In 2004, the SBU's Intelligence Department was reorganized into an independent agency called Foreign Intelligence Service of Ukraine. It is responsible for all kinds of intelligence as well as for external security. As of 2004, the exact functions of the new service, and respective responsibilities of the Foreign Intelligence Service of Ukraine were not regulated yet. On November 7, 2005, the President of Ukraine created the Ukraine State Service of special communications and protection of information, also known as Derzhspetszvyazok in place of one of the departments of SBU and making it an autonomous agency. The SBU subsumed the Directorate of State Protection of Ukraine, the personal protection agency for the most senior government officials, which was the former Ninth Directorate of the Ukrainian KGB.
The SBU's State Directorate of Personal Protection is known for its former Major Mykola Mel'nychenko, the communications protection agent in President Leonid Kuchma's bodyguard team. Mel'nychenko was the central figure of the Cassette Scandal —one of the main events in Ukraine's post-independence history. SBU became involved in the case when Mel'nychenko accused Leonid Derkach, SBU Chief at the time, of several crimes, e.g., of clandestine relations with Russian mafia leader Semyon Mogilevich. However, the UDO was subsumed into the SBU after the scandal, so Mel'nychenko himself has never been an SBU agent.
Later, the SBU played a significant role in the investigation of the Georgiy Gongadze murder case, the crime that caused the Cassette Scandal itself.
In 2004, General Valeriy Kravchenko, SBU's intelligence representative in Germany, publicly accused his agency of political involvement, including overseas spying on Ukrainian opposition politicians and German TV journalists.
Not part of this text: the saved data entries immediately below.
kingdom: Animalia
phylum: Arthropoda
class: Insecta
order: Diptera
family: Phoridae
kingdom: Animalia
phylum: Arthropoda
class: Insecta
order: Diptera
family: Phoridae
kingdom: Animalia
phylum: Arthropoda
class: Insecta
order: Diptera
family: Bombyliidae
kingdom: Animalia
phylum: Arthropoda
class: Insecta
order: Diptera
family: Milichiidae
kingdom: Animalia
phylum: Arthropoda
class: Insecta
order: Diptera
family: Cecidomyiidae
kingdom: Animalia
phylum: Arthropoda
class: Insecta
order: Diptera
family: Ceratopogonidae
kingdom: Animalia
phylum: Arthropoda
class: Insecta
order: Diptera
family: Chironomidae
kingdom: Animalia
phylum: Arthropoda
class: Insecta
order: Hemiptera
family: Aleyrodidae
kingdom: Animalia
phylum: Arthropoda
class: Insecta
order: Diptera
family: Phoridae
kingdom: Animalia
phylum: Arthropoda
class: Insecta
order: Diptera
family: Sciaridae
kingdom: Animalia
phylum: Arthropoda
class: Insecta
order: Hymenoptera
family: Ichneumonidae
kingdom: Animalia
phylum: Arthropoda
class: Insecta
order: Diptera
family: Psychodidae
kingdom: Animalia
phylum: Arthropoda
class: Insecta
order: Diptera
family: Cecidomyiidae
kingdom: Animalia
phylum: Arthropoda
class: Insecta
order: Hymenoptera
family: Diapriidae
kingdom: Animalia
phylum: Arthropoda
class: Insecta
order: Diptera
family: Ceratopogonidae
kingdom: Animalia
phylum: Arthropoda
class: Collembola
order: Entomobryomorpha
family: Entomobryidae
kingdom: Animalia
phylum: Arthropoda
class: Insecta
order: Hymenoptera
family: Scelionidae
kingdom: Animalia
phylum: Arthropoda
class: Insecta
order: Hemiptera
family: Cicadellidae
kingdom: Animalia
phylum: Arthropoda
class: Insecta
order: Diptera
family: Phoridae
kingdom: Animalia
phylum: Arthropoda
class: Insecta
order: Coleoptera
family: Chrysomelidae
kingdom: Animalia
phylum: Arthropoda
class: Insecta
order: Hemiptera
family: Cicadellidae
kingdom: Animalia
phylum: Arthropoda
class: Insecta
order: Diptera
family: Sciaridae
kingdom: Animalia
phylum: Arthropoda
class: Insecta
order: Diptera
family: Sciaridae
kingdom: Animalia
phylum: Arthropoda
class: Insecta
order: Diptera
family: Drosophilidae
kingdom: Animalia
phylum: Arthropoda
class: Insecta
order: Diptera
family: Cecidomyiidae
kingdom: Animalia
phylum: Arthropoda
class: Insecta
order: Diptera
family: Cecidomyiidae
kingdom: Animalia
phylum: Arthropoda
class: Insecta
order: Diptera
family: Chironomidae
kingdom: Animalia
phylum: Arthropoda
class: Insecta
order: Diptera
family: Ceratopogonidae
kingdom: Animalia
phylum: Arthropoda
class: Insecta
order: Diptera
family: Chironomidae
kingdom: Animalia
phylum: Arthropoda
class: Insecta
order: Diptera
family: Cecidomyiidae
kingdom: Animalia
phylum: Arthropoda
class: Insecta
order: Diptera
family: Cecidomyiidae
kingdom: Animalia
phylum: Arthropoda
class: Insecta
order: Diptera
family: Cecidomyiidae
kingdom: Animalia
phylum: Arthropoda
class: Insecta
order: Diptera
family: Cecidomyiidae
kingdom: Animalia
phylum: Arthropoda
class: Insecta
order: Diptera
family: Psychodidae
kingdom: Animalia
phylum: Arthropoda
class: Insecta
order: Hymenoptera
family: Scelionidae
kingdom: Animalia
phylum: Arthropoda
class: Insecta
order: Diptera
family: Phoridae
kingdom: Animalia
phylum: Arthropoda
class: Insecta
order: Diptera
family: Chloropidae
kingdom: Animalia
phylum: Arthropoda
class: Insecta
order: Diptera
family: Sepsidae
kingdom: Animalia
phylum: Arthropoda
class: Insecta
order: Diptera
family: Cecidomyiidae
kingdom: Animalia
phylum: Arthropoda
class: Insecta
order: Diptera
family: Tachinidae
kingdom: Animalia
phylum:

He was fired without returning home. After a half-year of hiding in Germany, Kravchenko returned to Ukraine and surrendered in October 2004.
Later, the agency commanders became involved in the scandal around the poisoning of Viktor Yushchenko—a main candidate in the 2004 Ukrainian presidential election. Yushchenko felt unwell soon after supper with SBU Chief Ihor Smeshko, at the home of Smeshko's first deputy. However, neither the politician himself nor the investigators have ever directly accused these officers. The Personal Protection department has been officially responsible for Yushchenko's personal security since he became a candidate. During the Orange Revolution, several SBU veterans and cadets publicly supported him as president-elect, while the agency as a whole remained neutral.